* **Exercise requirements**: Search term "float": please copy every line of the records below that contains it.

* **Data records**:
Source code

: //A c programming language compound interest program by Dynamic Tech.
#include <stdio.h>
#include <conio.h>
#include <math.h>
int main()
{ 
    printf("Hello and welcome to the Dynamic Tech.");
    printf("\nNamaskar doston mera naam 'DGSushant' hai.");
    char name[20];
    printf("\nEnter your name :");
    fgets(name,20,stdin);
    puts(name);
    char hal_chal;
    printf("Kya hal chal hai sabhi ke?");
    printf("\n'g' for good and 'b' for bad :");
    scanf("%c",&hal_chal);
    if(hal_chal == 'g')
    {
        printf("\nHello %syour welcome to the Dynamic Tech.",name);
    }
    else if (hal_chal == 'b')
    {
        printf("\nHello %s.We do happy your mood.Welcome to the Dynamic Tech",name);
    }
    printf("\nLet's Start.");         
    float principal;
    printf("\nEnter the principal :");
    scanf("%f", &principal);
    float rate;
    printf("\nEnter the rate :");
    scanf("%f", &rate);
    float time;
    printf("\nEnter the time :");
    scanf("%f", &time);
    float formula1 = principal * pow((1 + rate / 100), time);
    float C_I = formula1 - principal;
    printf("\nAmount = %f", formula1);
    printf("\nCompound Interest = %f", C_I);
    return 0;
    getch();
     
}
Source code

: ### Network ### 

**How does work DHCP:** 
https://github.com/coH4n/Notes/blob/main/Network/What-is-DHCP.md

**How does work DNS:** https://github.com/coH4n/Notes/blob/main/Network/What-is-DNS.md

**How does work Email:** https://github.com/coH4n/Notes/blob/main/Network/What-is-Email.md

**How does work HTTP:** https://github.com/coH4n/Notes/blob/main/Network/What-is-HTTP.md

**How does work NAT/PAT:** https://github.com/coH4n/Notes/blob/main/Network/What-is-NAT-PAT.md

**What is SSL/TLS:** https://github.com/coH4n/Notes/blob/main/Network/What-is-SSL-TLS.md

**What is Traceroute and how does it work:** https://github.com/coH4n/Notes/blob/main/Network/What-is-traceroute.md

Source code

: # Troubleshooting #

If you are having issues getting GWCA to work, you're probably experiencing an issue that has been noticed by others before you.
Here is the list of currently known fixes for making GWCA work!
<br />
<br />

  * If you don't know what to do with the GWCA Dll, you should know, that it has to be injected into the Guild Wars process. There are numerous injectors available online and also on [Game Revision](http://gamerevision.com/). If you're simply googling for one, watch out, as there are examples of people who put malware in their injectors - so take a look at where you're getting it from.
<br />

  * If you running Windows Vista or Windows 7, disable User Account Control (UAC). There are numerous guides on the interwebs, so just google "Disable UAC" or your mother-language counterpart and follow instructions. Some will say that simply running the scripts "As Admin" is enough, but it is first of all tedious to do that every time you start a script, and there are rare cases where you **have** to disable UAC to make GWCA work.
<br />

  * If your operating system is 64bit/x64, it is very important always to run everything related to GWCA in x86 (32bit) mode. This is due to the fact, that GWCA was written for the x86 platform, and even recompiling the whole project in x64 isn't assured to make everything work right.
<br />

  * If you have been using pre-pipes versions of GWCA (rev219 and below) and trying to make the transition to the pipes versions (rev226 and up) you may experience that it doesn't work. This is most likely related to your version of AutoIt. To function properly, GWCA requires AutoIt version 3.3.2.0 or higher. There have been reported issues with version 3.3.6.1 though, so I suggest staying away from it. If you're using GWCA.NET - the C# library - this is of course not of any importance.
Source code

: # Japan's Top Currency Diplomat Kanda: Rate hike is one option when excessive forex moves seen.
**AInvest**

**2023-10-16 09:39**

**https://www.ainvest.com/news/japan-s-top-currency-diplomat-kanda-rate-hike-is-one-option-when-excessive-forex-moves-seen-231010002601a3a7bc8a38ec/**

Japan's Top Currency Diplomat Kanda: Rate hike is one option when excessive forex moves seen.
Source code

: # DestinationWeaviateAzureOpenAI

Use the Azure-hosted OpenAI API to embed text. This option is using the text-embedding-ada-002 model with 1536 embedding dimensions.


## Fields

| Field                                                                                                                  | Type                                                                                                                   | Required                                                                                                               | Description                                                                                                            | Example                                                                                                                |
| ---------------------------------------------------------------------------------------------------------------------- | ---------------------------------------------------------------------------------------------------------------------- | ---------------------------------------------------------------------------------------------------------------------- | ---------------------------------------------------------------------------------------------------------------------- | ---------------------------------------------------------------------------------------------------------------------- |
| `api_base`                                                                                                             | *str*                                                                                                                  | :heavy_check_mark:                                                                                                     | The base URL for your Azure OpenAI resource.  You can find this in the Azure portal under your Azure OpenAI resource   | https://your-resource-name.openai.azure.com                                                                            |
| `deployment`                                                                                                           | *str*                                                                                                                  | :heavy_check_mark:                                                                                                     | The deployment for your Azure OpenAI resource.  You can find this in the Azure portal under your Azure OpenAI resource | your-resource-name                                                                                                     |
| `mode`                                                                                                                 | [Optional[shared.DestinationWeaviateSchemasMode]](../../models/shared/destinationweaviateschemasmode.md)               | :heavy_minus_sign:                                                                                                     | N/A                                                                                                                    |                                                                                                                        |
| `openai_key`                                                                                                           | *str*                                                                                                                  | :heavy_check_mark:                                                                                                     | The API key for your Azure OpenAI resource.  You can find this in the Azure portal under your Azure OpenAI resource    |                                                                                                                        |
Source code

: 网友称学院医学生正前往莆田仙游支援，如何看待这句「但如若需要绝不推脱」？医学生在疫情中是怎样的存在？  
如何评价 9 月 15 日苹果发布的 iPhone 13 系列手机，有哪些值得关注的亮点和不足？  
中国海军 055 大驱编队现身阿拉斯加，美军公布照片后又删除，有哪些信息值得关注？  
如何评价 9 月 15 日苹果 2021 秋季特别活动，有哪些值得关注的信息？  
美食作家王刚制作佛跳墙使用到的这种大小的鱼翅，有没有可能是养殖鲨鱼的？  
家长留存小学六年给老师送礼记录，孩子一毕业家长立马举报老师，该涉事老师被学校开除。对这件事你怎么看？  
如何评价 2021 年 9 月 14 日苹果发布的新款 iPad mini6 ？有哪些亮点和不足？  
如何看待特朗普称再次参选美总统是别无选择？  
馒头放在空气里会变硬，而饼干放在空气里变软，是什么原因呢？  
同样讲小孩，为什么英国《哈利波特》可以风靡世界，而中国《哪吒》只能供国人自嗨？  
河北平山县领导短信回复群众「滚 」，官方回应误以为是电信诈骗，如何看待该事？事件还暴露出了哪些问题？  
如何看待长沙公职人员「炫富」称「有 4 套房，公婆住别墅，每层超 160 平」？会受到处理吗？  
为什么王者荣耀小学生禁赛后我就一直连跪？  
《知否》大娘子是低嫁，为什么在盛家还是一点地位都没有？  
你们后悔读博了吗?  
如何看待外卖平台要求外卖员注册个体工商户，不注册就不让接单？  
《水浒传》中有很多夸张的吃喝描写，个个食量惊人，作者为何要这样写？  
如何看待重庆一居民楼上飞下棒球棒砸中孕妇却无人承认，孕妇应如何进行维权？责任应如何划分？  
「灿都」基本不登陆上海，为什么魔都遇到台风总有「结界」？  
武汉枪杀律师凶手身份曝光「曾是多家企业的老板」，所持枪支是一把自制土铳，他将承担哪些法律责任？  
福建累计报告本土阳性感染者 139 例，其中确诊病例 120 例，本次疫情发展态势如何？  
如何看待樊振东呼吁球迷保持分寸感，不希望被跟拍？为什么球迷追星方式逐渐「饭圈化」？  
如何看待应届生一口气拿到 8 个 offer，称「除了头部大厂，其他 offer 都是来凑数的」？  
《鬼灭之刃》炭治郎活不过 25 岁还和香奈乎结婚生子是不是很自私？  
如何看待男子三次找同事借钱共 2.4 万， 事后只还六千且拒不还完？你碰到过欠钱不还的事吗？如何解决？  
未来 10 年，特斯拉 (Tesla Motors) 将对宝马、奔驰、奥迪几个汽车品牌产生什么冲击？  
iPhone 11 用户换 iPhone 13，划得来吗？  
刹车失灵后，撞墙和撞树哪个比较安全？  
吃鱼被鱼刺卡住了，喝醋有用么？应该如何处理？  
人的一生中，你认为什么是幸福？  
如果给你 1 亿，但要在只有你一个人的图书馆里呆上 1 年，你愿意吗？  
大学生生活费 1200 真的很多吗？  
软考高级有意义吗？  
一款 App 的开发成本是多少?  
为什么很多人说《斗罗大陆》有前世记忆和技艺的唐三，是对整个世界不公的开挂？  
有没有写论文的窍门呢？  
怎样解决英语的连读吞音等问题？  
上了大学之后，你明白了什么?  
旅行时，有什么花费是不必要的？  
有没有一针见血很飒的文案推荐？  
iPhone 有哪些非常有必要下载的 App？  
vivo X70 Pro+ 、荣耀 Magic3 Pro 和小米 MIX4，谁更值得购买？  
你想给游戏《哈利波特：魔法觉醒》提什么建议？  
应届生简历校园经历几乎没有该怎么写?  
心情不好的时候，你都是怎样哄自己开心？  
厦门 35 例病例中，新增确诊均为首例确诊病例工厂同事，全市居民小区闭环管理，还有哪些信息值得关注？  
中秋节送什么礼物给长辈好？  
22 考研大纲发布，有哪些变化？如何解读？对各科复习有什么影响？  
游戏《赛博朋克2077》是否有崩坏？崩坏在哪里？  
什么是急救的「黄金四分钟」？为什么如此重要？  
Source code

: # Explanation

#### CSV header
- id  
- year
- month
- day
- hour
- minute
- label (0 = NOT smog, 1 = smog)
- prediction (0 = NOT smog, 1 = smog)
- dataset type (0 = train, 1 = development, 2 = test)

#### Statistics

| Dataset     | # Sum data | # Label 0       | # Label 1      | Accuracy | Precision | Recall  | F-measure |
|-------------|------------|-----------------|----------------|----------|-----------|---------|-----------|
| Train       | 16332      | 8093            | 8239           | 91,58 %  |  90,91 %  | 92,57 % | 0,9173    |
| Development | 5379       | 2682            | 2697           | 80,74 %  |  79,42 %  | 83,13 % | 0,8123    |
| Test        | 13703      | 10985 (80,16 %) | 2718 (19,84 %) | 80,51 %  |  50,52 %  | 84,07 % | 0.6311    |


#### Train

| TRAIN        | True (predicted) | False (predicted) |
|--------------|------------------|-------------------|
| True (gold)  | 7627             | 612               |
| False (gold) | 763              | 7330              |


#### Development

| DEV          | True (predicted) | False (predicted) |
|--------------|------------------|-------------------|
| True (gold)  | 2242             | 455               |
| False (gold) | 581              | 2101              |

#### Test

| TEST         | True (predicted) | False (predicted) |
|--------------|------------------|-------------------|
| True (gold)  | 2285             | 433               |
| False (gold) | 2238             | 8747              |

* **Finished task**:
    float principal;
    float rate;
    float time;
    float formula1 = principal * pow((1 + rate / 100), time);
    float C_I = formula1 - principal;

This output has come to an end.